=== WHAT IS BEING ASKED ===
Rename "point_idx" to "point_id" in the entries below, starting with the first line and ending with the line that contains "14: (422, 511)". Write out those lines, including both the first and last, with nothing else changed.
★ ★ ★
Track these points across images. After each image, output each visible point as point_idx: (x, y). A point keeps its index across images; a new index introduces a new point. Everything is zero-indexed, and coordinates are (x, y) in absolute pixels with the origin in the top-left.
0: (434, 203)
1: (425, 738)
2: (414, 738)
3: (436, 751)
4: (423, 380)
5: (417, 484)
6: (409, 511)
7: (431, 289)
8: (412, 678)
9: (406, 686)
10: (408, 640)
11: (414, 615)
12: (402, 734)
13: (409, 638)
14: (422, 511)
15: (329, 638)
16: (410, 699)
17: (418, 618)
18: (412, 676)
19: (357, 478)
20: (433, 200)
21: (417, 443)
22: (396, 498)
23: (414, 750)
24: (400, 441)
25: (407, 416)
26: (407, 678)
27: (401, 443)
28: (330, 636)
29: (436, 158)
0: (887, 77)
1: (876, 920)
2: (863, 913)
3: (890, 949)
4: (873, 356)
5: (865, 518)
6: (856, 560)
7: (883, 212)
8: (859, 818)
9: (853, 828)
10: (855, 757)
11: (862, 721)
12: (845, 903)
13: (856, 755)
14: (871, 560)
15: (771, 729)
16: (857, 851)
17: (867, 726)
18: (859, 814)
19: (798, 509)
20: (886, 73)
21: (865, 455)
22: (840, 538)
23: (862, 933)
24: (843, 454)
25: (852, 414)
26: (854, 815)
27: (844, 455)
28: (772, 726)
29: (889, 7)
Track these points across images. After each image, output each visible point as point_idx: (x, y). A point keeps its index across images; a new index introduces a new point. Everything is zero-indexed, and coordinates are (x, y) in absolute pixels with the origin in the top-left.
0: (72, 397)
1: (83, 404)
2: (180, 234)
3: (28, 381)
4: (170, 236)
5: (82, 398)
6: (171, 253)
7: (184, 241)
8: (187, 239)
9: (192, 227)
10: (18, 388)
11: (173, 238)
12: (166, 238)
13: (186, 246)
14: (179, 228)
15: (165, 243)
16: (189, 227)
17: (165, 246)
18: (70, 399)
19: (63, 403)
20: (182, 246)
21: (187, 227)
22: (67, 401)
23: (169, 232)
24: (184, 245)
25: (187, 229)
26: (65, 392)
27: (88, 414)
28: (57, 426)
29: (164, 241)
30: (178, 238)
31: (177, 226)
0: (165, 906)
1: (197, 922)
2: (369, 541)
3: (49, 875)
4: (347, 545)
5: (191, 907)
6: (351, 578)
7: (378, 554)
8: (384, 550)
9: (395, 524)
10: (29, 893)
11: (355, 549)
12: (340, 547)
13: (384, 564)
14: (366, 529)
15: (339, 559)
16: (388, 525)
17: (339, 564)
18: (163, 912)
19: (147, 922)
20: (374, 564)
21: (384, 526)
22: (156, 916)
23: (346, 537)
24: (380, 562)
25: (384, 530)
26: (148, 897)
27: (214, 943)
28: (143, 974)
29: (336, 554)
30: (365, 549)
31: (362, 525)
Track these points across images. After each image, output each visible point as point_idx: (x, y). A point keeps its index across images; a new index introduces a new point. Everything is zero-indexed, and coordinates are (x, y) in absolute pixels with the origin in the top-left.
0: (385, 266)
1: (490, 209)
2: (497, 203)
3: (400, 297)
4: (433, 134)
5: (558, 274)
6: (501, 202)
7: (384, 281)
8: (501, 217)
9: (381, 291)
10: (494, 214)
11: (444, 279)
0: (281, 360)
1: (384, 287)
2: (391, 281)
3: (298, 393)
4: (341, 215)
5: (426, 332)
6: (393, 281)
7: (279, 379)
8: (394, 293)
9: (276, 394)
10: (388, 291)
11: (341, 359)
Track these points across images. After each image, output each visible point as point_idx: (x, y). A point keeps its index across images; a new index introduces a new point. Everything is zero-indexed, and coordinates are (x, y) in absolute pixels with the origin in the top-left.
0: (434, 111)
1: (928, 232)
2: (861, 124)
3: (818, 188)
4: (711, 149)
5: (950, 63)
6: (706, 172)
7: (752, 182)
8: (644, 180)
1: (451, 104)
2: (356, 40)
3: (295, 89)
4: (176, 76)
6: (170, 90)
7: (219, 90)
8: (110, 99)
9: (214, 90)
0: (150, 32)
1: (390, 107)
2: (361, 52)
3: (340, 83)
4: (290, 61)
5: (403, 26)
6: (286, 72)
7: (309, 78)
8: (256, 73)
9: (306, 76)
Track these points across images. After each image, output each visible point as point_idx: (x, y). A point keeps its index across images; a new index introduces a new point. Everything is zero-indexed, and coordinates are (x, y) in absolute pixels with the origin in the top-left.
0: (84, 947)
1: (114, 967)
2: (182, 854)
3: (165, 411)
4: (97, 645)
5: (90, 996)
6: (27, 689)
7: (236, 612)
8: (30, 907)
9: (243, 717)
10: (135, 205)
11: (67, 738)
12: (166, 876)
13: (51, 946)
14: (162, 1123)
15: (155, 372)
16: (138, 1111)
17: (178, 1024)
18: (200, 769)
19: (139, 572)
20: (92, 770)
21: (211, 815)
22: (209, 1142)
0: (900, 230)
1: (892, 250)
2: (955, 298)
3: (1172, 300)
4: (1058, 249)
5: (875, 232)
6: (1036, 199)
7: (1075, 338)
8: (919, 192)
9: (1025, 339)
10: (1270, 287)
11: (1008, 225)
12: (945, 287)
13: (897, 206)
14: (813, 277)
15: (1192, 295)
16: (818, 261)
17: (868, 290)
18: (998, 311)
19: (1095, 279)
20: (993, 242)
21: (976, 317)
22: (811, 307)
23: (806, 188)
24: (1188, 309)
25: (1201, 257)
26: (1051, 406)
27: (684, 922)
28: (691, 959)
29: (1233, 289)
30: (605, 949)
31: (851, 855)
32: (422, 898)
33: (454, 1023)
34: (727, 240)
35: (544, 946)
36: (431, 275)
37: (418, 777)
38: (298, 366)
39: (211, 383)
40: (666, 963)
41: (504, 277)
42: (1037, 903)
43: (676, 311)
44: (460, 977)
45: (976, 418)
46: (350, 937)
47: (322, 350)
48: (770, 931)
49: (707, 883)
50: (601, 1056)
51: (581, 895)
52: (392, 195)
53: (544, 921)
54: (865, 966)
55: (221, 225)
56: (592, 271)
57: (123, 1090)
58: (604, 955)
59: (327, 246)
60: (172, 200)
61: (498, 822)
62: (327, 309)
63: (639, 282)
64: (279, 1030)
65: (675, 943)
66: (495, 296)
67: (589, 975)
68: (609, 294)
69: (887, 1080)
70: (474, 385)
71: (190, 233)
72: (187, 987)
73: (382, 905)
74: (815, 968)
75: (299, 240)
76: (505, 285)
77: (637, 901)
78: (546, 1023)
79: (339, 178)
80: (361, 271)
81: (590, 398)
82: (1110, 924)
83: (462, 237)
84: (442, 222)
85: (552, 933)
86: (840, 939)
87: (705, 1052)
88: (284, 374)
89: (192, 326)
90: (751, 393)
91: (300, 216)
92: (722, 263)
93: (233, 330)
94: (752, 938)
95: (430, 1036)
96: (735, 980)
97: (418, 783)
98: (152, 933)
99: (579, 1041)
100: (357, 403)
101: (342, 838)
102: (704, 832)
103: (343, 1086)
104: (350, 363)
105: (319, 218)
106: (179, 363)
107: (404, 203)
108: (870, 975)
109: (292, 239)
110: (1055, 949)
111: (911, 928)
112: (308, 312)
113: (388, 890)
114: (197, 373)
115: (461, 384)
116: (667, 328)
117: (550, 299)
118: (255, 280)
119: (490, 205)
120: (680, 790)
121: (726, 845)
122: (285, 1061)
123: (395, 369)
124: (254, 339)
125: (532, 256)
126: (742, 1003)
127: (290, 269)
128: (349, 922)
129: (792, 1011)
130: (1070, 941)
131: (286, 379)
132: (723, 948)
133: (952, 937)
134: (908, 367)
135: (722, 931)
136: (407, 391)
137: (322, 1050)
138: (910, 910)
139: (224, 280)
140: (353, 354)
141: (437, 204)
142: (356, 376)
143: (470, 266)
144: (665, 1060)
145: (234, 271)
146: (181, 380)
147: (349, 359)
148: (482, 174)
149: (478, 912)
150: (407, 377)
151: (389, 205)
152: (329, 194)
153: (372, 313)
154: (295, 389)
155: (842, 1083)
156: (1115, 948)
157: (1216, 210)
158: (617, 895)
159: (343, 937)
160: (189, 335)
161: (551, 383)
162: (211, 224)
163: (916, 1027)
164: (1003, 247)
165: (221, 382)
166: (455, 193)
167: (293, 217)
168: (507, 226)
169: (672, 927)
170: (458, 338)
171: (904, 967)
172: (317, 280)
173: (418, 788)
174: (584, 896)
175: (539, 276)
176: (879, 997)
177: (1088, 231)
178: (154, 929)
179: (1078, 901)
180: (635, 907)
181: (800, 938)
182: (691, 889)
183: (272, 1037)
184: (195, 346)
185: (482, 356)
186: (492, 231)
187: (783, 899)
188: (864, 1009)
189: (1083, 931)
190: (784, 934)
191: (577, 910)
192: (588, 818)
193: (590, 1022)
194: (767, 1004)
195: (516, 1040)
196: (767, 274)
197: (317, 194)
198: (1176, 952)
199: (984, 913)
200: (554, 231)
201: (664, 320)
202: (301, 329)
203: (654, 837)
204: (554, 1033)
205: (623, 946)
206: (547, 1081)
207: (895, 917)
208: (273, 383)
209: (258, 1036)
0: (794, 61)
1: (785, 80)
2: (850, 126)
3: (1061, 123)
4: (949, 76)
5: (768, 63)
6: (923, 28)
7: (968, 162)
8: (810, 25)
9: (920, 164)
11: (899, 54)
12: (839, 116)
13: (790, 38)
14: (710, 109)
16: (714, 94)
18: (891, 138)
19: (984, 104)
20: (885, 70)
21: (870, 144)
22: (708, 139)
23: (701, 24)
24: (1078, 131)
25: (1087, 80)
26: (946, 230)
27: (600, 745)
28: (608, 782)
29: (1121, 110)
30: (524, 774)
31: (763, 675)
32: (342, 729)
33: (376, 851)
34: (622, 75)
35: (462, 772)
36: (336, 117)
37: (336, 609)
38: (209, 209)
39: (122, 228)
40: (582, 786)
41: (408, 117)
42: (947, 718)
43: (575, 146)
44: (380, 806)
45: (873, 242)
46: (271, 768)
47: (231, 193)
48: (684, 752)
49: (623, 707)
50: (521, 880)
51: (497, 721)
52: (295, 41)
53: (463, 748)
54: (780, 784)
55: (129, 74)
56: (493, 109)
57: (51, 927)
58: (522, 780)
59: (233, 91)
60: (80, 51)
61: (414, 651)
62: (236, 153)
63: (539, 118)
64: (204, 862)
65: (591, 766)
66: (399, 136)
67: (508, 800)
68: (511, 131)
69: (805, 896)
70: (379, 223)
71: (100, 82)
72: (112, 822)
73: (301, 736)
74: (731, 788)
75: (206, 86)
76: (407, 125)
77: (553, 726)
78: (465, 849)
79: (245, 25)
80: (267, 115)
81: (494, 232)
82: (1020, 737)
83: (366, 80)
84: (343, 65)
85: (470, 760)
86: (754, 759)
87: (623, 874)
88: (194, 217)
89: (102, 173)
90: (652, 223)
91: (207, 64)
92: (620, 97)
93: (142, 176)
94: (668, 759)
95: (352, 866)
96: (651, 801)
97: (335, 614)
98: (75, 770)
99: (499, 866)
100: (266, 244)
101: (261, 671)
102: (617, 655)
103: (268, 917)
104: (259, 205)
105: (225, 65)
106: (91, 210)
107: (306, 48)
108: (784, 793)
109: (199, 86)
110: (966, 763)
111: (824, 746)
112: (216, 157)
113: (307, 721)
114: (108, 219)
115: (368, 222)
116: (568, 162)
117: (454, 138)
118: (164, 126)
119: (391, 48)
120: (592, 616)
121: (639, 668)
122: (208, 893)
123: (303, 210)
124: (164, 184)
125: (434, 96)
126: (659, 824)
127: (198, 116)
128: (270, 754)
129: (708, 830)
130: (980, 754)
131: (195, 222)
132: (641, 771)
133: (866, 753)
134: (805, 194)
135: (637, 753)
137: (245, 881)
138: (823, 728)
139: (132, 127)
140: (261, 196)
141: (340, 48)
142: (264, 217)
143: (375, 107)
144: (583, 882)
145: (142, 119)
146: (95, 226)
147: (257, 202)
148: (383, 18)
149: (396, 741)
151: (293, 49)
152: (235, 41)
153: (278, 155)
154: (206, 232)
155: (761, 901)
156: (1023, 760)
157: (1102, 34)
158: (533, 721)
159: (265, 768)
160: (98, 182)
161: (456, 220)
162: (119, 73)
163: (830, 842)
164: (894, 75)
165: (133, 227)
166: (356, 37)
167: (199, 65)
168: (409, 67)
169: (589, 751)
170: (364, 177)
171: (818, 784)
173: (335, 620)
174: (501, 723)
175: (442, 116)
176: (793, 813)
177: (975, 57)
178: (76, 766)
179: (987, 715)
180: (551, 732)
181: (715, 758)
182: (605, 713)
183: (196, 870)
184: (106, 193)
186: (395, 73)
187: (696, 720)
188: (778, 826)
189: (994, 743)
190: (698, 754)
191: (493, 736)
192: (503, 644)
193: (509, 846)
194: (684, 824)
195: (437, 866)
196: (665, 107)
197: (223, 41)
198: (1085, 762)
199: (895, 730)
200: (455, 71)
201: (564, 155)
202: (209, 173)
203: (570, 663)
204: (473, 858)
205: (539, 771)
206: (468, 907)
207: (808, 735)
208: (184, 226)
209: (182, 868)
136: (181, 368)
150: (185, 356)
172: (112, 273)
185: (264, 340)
★ ★ ★
=== WRITTEN SOLUTION ===
Track these points across images. After each image, output each visible point as point_id: (x, y). A point keeps its index across images; a new index introduces a new point. Everything is zero-indexed, and coordinates are (x, y) in absolute pixels with the origin in the top-left.
0: (434, 203)
1: (425, 738)
2: (414, 738)
3: (436, 751)
4: (423, 380)
5: (417, 484)
6: (409, 511)
7: (431, 289)
8: (412, 678)
9: (406, 686)
10: (408, 640)
11: (414, 615)
12: (402, 734)
13: (409, 638)
14: (422, 511)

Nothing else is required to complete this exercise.